We’re trying to figure out what is happening for too long so I decided to ask it here. Generally speaking, we started seeing these lines in logs of our 2.3.3 kong community gateway:
2023/01/09 21:17:47 [error] 23#0: *80971136 recv() failed (104: Connection reset by peer), context: ngx.timer, client: 127.0.0.1, server: 127.0.0.1:8001 2023/01/09 21:17:47 [error] 24#0: *80971147 recv() failed (104: Connection reset by peer), context: ngx.timer
Basically, we successfully used our kong + ingress gateway setup with OKD 4.11 in AWS and did not experience described behaviour previously. The logs above belong to the same OKD 4.11 setup but in vSphere. What have we tried so far:
- Update Kong to 3.0.1 and ingress controller to 2.7.0 version thinking it could be some issue with the old router.
- Replacing network SDN plug-ins
- Dig into kong pod packets with wireshark.

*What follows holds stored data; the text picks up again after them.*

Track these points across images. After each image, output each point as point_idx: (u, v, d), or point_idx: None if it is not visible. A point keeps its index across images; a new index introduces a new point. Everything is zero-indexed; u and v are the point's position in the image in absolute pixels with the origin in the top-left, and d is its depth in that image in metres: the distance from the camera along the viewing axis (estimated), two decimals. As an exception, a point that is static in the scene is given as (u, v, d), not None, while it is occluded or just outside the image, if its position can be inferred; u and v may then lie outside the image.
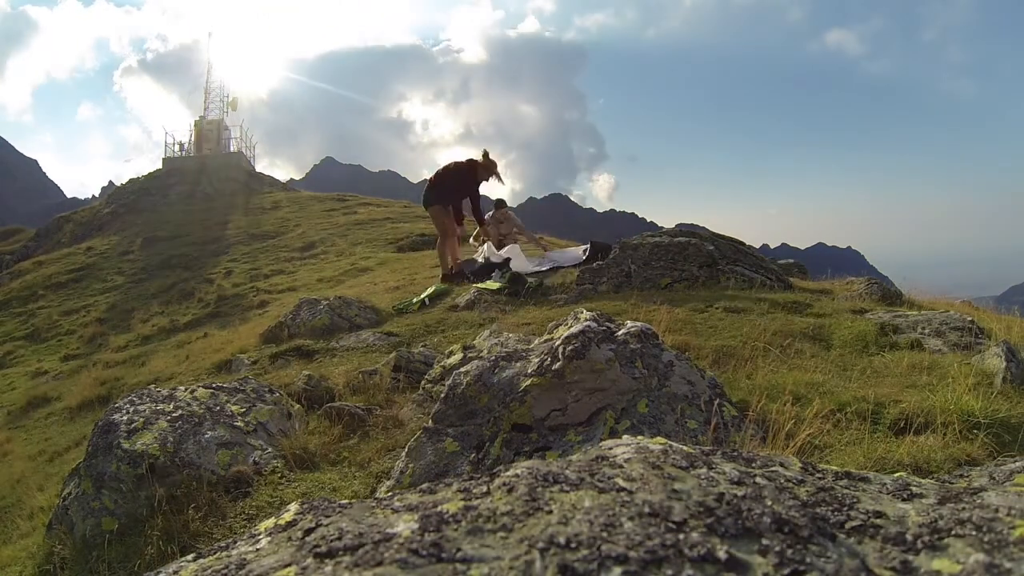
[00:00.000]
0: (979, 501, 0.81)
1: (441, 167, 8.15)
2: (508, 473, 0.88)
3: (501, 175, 8.04)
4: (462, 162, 8.10)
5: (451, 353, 3.32)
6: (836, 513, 0.78)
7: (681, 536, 0.71)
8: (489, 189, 8.45)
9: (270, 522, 0.89)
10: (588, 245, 8.66)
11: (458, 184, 7.98)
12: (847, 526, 0.76)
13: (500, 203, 10.36)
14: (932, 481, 0.97)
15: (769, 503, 0.78)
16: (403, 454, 2.35)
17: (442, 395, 2.47)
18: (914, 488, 0.88)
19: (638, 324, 2.16)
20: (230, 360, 5.83)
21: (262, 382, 3.27)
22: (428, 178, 8.16)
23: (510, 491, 0.82)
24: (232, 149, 33.32)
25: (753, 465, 0.93)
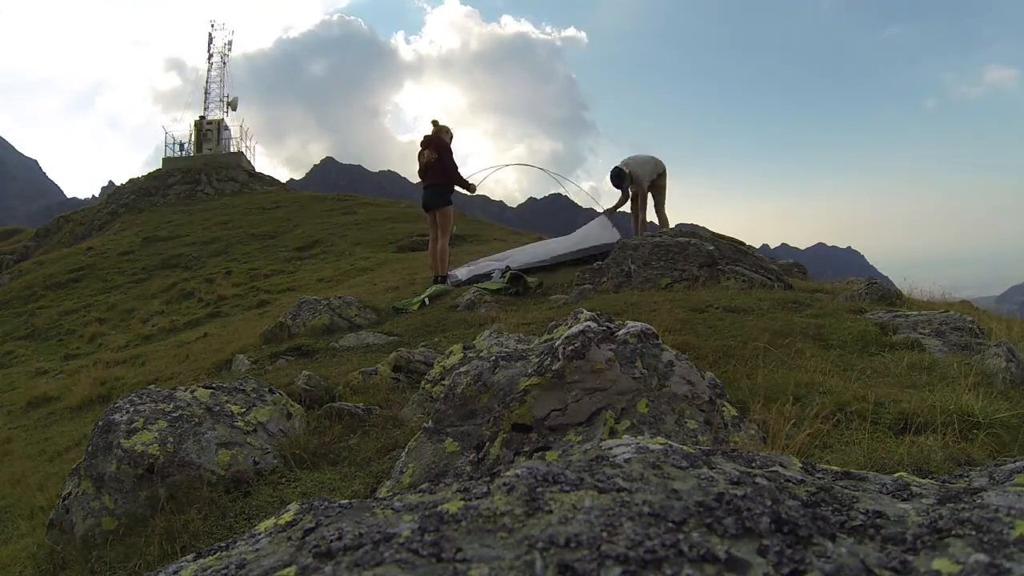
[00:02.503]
0: (979, 501, 0.81)
1: (427, 160, 7.74)
2: (508, 473, 0.88)
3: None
4: (434, 141, 7.80)
5: (451, 353, 3.32)
6: (836, 513, 0.78)
7: (681, 536, 0.71)
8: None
9: (270, 522, 0.89)
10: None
11: (450, 167, 7.79)
12: (847, 526, 0.76)
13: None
14: (932, 481, 0.97)
15: (769, 503, 0.78)
16: (403, 454, 2.35)
17: (442, 395, 2.47)
18: (914, 488, 0.88)
19: (638, 324, 2.16)
20: (230, 360, 5.83)
21: (262, 382, 3.27)
22: (426, 180, 7.81)
23: (510, 491, 0.82)
24: (232, 149, 33.33)
25: (753, 465, 0.93)
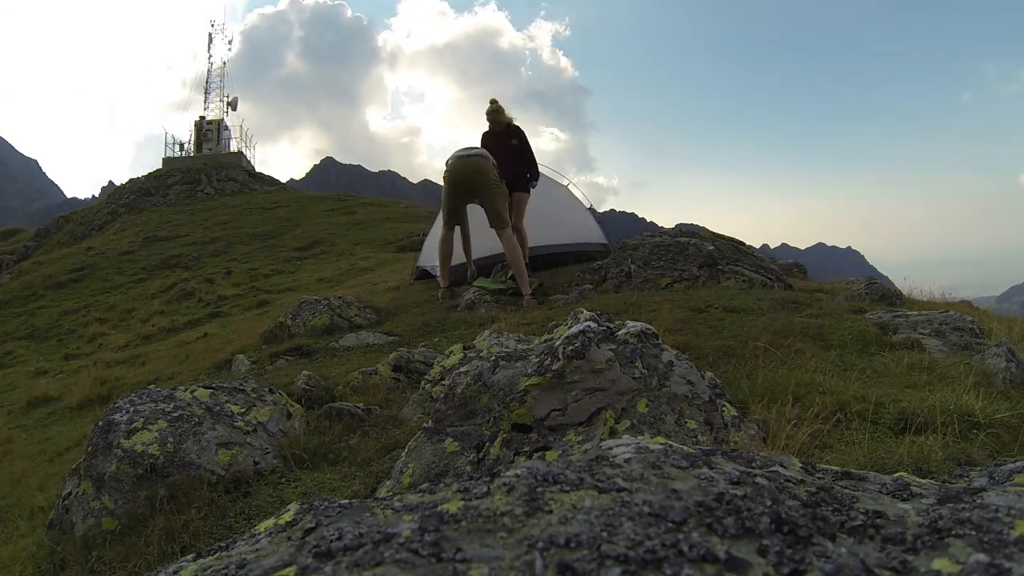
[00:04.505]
0: (979, 501, 0.81)
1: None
2: (508, 473, 0.88)
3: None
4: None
5: (451, 353, 3.32)
6: (836, 513, 0.78)
7: (681, 536, 0.71)
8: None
9: (270, 522, 0.89)
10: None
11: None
12: (847, 526, 0.76)
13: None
14: (932, 481, 0.97)
15: (769, 503, 0.78)
16: (403, 454, 2.35)
17: (442, 395, 2.47)
18: (914, 488, 0.88)
19: (638, 324, 2.16)
20: (230, 360, 5.83)
21: (262, 382, 3.27)
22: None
23: (510, 491, 0.82)
24: (232, 149, 33.34)
25: (753, 465, 0.93)
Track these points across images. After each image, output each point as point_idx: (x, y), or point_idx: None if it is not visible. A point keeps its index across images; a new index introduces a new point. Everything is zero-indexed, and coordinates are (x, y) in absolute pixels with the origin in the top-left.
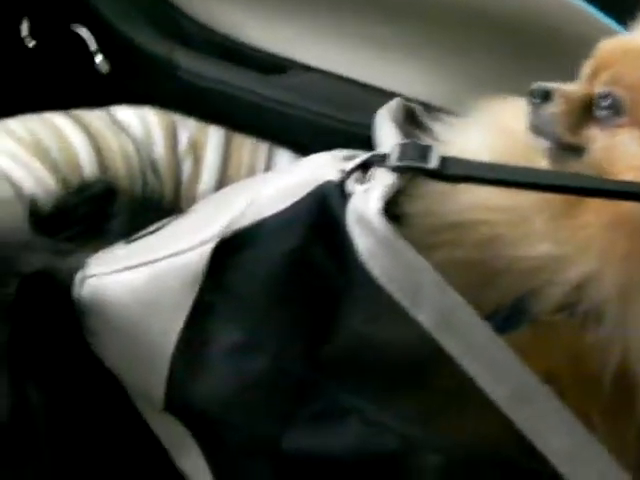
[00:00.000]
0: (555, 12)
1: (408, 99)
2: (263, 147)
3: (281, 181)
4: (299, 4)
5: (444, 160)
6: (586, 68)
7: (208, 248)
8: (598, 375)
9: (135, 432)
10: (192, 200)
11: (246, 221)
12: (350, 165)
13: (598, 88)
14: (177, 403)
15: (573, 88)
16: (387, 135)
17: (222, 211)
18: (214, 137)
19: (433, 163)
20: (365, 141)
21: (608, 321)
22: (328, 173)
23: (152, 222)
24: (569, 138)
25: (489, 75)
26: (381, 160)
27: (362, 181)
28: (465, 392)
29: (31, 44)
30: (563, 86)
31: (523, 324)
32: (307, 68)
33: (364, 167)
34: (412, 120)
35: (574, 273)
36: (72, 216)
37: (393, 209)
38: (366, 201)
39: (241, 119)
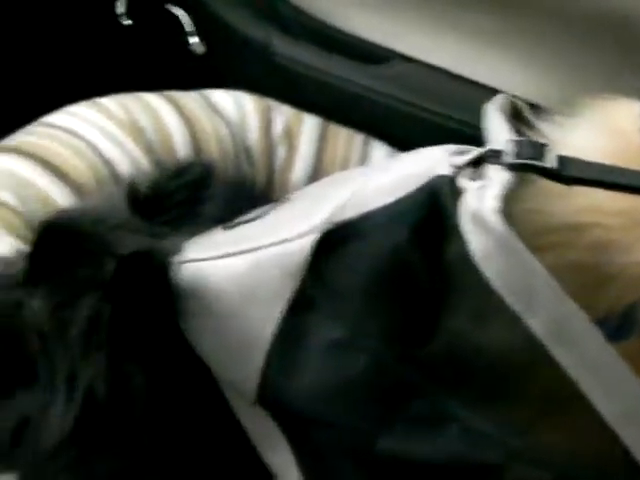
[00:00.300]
0: None
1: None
2: (358, 139)
3: (389, 173)
4: None
5: (562, 160)
6: None
7: (310, 239)
8: None
9: (224, 422)
10: (284, 188)
11: (351, 213)
12: (462, 160)
13: None
14: (270, 397)
15: None
16: (498, 131)
17: (321, 202)
18: (309, 126)
19: (551, 163)
20: (461, 137)
21: None
22: (440, 167)
23: (246, 208)
24: None
25: (592, 74)
26: (495, 157)
27: (474, 177)
28: (570, 403)
29: (127, 23)
30: None
31: (633, 334)
32: (406, 59)
33: (475, 163)
34: (518, 117)
35: None
36: (169, 201)
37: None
38: (481, 199)
39: (336, 108)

Speaking of wireshark, we found that there is some packets pattern after which kong receives RST packet which spawns error log lines. Here they are
It seems that kong is trying to get an ip of a k8s service with a short name pattern .. instead of fqdn ...cluster.local and receives no such name in response. But the same packets capture in AWS setup shows us the same queries, with the same responses but without RST packet. It looks like the upstream DNS server drops the connection but why this happens in the case of vSphere and not in the case of AWS VPC resolver we do not know yet.
So right now our best solution is to forward err logs to /dev/null as it seems the issue does not affect functionality but it would be great to know what is happening and how to fix this. Would be grateful for any ideas!